Pelado de gol.

Fabbiani se rapó justo el día en que Gallardo agarró la tijera. "No tenemos un delantero que haga 10 ó 12 goles por torneo", dijo el Muñe y otra vez afeitó al Ogro. ¿Los dirigentes traerán un 9 o se enojarán por el pedido...?
¿Lo habrá hecho en honor al Pelado Díaz? ¿O acaso porque, al igual que los más novatos del plantel, está de estreno en algo llamado pretemporada? ¿O lo movilizará la idea de no ser reconocido por los papparazzi canadienses?

La respuesta sólo está en la cabeza de un Fabbiani que quedó pelado. Y pelado de gol, también, parece estar el nuevo River.

Hace tres días nomás, el Ogro decía que quería llegar a los 15 goles en el torneo. Tal vez le faltó ser más convincente. Su deseo no ha tenido el mismo efecto sorpresa que su nuevo look. Ortega le reclama más compromiso. Gorosito sigue suplicando por un 9. Y ahora, mientras el rasurado se impone en Canadá, aparece Gallardo. "Hoy no tenemos un delantero que nos garantice 10 ó 12 goles. Salvo que haya algún tapado".

Es la continuidad de una historia que arrancó en la anterior pretemporada. Falcao había reclamado en enero por la llegada de un conductor de equipo. Le puso nombre y apellido: Marcelo Gallardo. Llegó Gallardo. Pero ahora se fue Falcao. River, otra vez, parece destinado a sufrir de gataflorismo: el Muñeco es el que ahora exige por un tipo como Radamel. ¿Y Fabbiani? Fabbiani tiene en sus pies la oportunidad histórica de justificar lo que tantas veces prometió y de vaciar las dudas de todos los que lo rodean.

Al Ogro ya no le piden que no se coma tres tarros de ensalada. Ahora le piden que no se coma goles. Que los haga. Lleva dos gritos en 21 partidos. Es un dato insoslayable al proyectar su posible marca para el próximo semestre. En el mismo sentido aparecen otros argumentos estadísticos de su pasado: en Lanús llegó a los 16 sumando sus dos etapas; su máxima en torneos cortos estuvo en los seis del Clausura 05; en Palestino se anotó con 16, pero en 25 encuentros.

"Está a la vista que Fabbiani no es un goleador característico -declaró Gallardo en La Red-. Los volantes vamos a tener que pisar seguido el área". El diagnóstico del Muñeco no se sustrae solamente a una opinión acerca del único punta de peso de River. Su mensaje, más sutil que diplomático, debe ser leído como una contestación a la política de austeridad obligada que se impuso en River. "Nosotros tenemos plantel para pelear los dos campeonatos", aseguró el secretario del club, Mario Israel, molesto con los jugadores preocupados por la falta de refuerzos.

Lo concreto es que en el plantel no rebasan los especialistas del gol. Gorosito tampoco parece dispuesto a ayudar a que esto suceda. Además de Fabbiani, a Canadá llevó a dos juveniles. Uno de ellos es Gustavo Fernández, en cuyo olfato confió al comienzo del año hasta que se le pasó el amor. El otro es Gonzalo Gil, que casi no jugó en toda la temporada por una fractura, aunque igualmente le causó muy buena impresión a un Pipo que realizó gestiones ante los dirigentes para que le firmaran su primer contrato. Curiosamente, el DT se olvidó de hacer el mismo trámite por Eial Strahman, un 9 devoto del área chica.
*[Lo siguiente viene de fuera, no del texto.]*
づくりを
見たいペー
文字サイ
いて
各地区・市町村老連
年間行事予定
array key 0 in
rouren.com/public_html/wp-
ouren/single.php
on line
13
River apenas convirtió 24 goles en todo el Clausura. Y en cualquier esbozo matemático a futuro se deben descontar los ocho gritos que Falcao se llevó a Portugal. Los que recientemente dejaron el Monumental experimentaron una particular inspiración con la red. Sand, Fuertes y Montenegro, en ese orden, encabezaron la tabla de pichichis del último torneo.

En la coyuntura financiera de River no se advierte la llegada de un Cvitanich ni un Pavone, dos de los 16 nombres que escribió Gorosito en su papeleta de posibles refuerzos, dos 9 que sí le podrían garantizar una cuota de gol de dos cifras. "Los respeto, pero la camiseta no me la va a sacar nadie", saca pecho un Fabbiani que, a tono con esa idea, hoy presenta un 99 redondo en la balanza. El mismo Fabbiani al que Gallardo y Ortega le ruegan más acción y menos dicción. El que a partir de ahora deberá llenarse la cabeza de gol. Hoy no tiene a la caspa como excusa.